If you double-click the Switch node, you’ll find that it provides a set of matching criteria, using the Property as the basis for comparison. In this case, we want to perform one activity (remind us to wear a jacket) if msg.payload is less than 55 degrees, and not wear a jacket above 55 degrees.
We’ll create a comparison rule for when msg.paylod is less than or equal to 55 by changing the operator to less than or equal (<=) and changing our comparison from string to number, and entering the value 55. We also need a scenario for when the temperature is above 55, which we accomplish by clicking the Add button at the bottom of the panel. We could create another comparison rule, but it’s good practice to have your last rule accommodate all situations, so adding Otherwise from the bottom of the selection list provides an easy shortcut. Your Switch node should look like Figure G when you’re done.

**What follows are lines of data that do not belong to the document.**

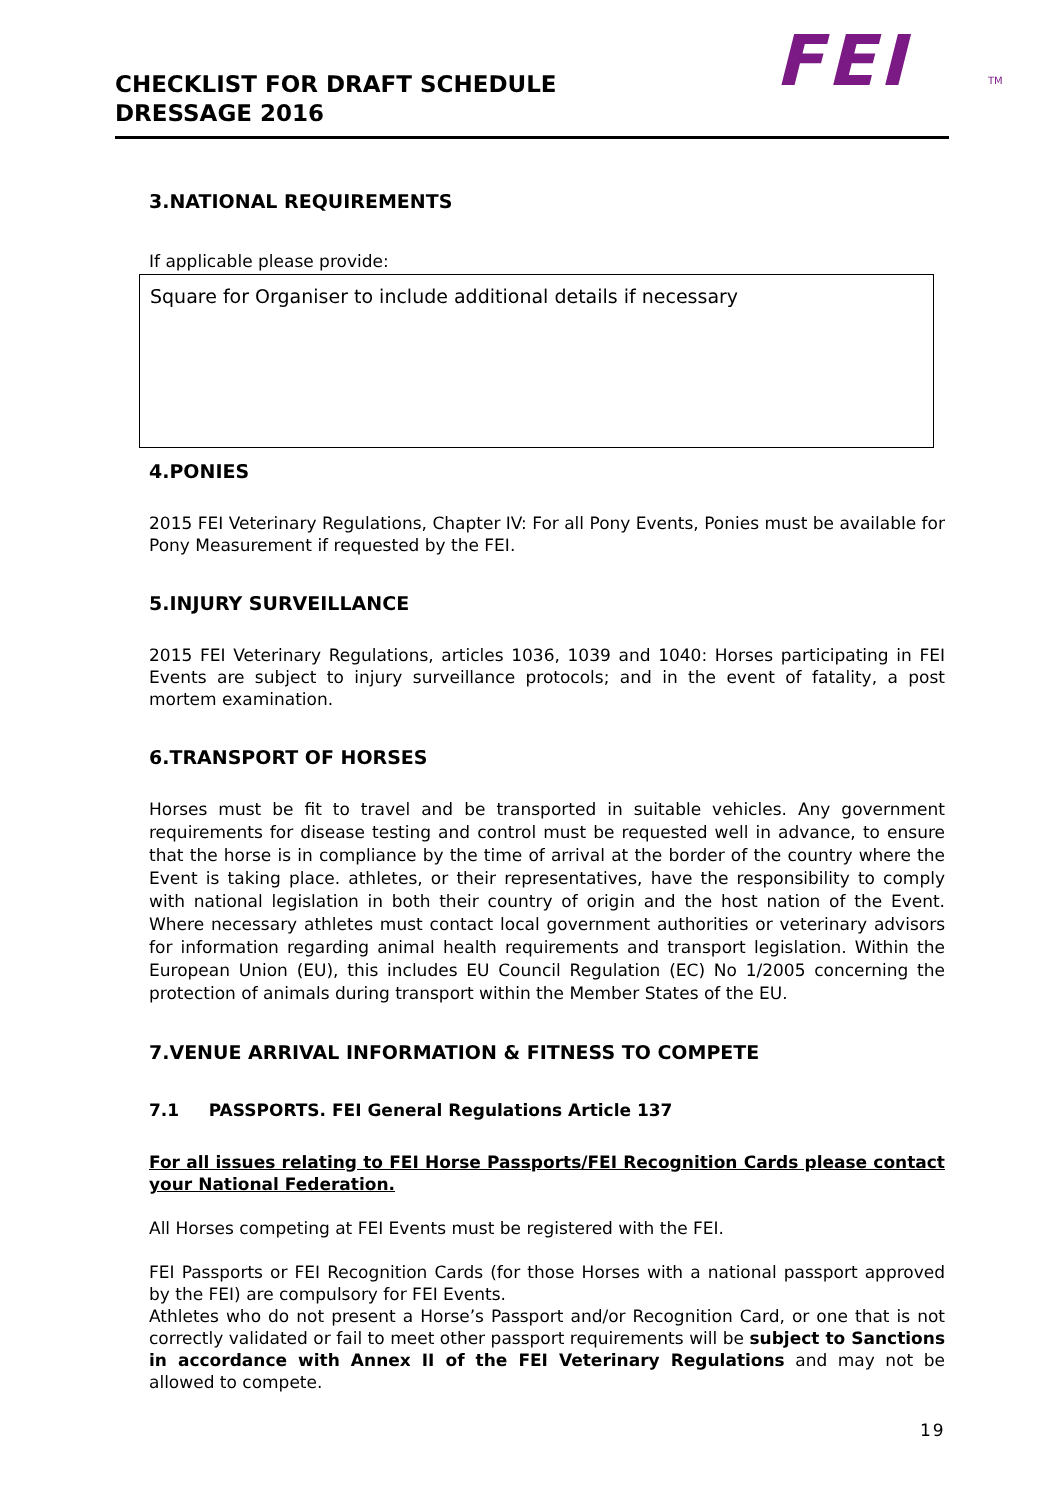FEI TM
CHECKLIST FOR DRAFT SCHEDULE
DRESSAGE 2016
3.NATIONAL REQUIREMENTS
If applicable please provide:
Square for Organiser to include additional details if necessary
4.PONIES
2015 FEI Veterinary Regulations, Chapter IV: For all Pony Events, Ponies must be available for Pony Measurement if requested by the FEI.
5.INJURY SURVEILLANCE
2015 FEI Veterinary Regulations, articles 1036, 1039 and 1040: Horses participating in FEI Events are subject to injury surveillance protocols; and in the event of fatality, a post mortem examination.
6.TRANSPORT OF HORSES
Horses must be fit to travel and be transported in suitable vehicles. Any government requirements for disease testing and control must be requested well in advance, to ensure that the horse is in compliance by the time of arrival at the border of the country where the Event is taking place. athletes, or their representatives, have the responsibility to comply with national legislation in both their country of origin and the host nation of the Event. Where necessary athletes must contact local government authorities or veterinary advisors for information regarding animal health requirements and transport legislation. Within the European Union (EU), this includes EU Council Regulation (EC) No 1/2005 concerning the protection of animals during transport within the Member States of the EU.
7.VENUE ARRIVAL INFORMATION & FITNESS TO COMPETE
7.1 PASSPORTS. FEI General Regulations Article 137
For all issues relating to FEI Horse Passports/FEI Recognition Cards please contact your National Federation.
All Horses competing at FEI Events must be registered with the FEI.
FEI Passports or FEI Recognition Cards (for those Horses with a national passport approved by the FEI) are compulsory for FEI Events.
Athletes who do not present a Horse’s Passport and/or Recognition Card, or one that is not correctly validated or fail to meet other passport requirements will be subject to Sanctions in accordance with Annex II of the FEI Veterinary Regulations and may not be allowed to compete.
19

When you click Done, you’ll notice that your Switch node now has two connecting points on the right side. The top point is for the first rule, when the temperature is below 55, and the bottom one is for all other values. Add two Debug nodes and connect them to the top and bottom connection points. Rename the two Debug nodes to Jacket and No Jacket, so your flow looks like Figure H.
Click the garbage can button in the Debug panel to clear any existing data, and deploy and run the flow by clicking the button on the Timestamp node. You should have two results, and if you look carefully, the second result will indicate which node produced the message, in my case, it’s the No Jacket node, as shown in Figure I.

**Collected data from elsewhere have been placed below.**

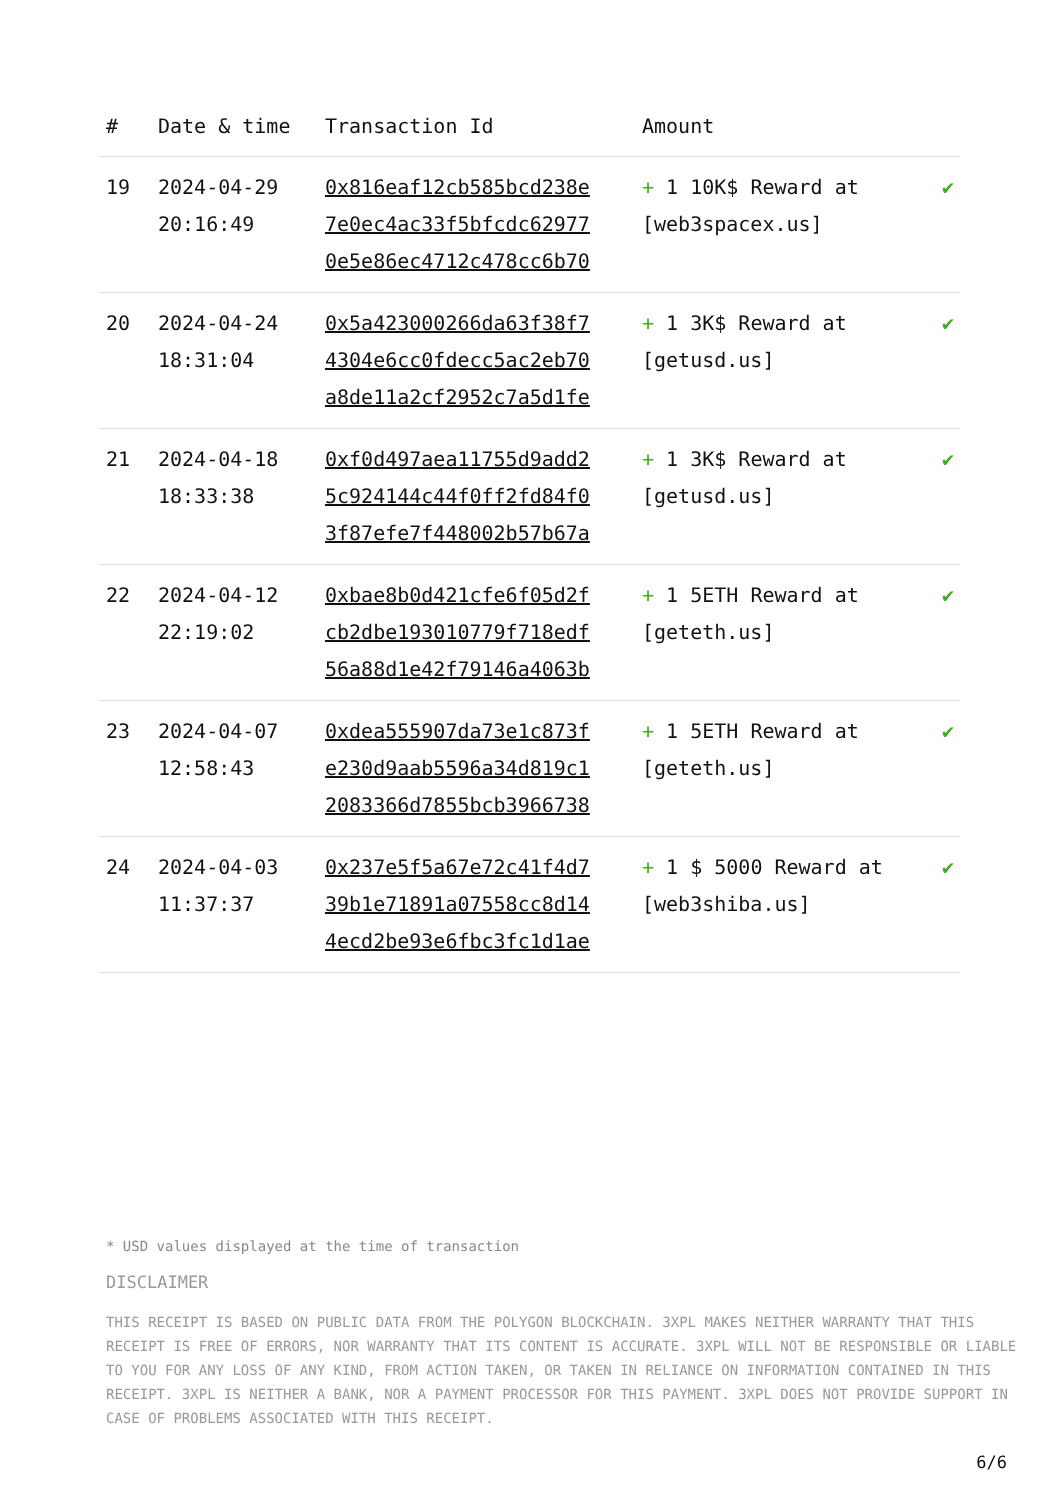| # | Date & time | Transaction Id | Amount | |
| --- | --- | --- | --- | --- |
| 19 | 2024-04-29 20:16:49 | 0x816eaf12cb585bcd238e 7e0ec4ac33f5bfcdc62977 0e5e86ec4712c478cc6b70 | + 1 10K$ Reward at [web3spacex.us] | ✔ |
| 20 | 2024-04-24 18:31:04 | 0x5a423000266da63f38f7 4304e6cc0fdecc5ac2eb70 a8de11a2cf2952c7a5d1fe | + 1 3K$ Reward at [getusd.us] | ✔ |
| 21 | 2024-04-18 18:33:38 | 0xf0d497aea11755d9add2 5c924144c44f0ff2fd84f0 3f87efe7f448002b57b67a | + 1 3K$ Reward at [getusd.us] | ✔ |
| 22 | 2024-04-12 22:19:02 | 0xbae8b0d421cfe6f05d2f cb2dbe193010779f718edf 56a88d1e42f79146a4063b | + 1 5ETH Reward at [geteth.us] | ✔ |
| 23 | 2024-04-07 12:58:43 | 0xdea555907da73e1c873f e230d9aab5596a34d819c1 2083366d7855bcb3966738 | + 1 5ETH Reward at [geteth.us] | ✔ |
| 24 | 2024-04-03 11:37:37 | 0x237e5f5a67e72c41f4d7 39b1e71891a07558cc8d14 4ecd2be93e6fbc3fc1d1ae | + 1 $ 5000 Reward at [web3shiba.us] | ✔ |
* USD values displayed at the time of transaction
DISCLAIMER
THIS RECEIPT IS BASED ON PUBLIC DATA FROM THE POLYGON BLOCKCHAIN. 3XPL MAKES NEITHER WARRANTY THAT THIS RECEIPT IS FREE OF ERRORS, NOR WARRANTY THAT ITS CONTENT IS ACCURATE. 3XPL WILL NOT BE RESPONSIBLE OR LIABLE TO YOU FOR ANY LOSS OF ANY KIND, FROM ACTION TAKEN, OR TAKEN IN RELIANCE ON INFORMATION CONTAINED IN THIS RECEIPT. 3XPL IS NEITHER A BANK, NOR A PAYMENT PROCESSOR FOR THIS PAYMENT. 3XPL DOES NOT PROVIDE SUPPORT IN CASE OF PROBLEMS ASSOCIATED WITH THIS RECEIPT.
6/6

Triggering a Debug node is not very exciting, but instead, you could trigger a message to your phone, turn on the light in your coat closet as a reminder to wear your jacket, change the color of an indicator light in your home or any other possibility you can imagine. In most cases, there are nodes available to facilitate these types of interactions.
Hopefully this exercise demonstrates the simplicity and power of RESTful APIs and how a tool like Node-RED allows for simple and straightforward experimentation. I’ve used Node-RED and public APIs for everything from putting the school lunch menu on our family calendar to turning off the sprinklers if it’s raining. In a professional setting, Node-RED can serve as a quick prototyping tool, letting you test different integrations or quickly migrate data between disparate systems.
Many companies use Node-RED in production, where it excels at grabbing data from sensors and Internet of Things devices, performing some quick manipulations and sending those data to another system or data repository. After finishing this project, you’re now equipped to start using Node-RED and RESTful APIs in your own personal or professional pursuits.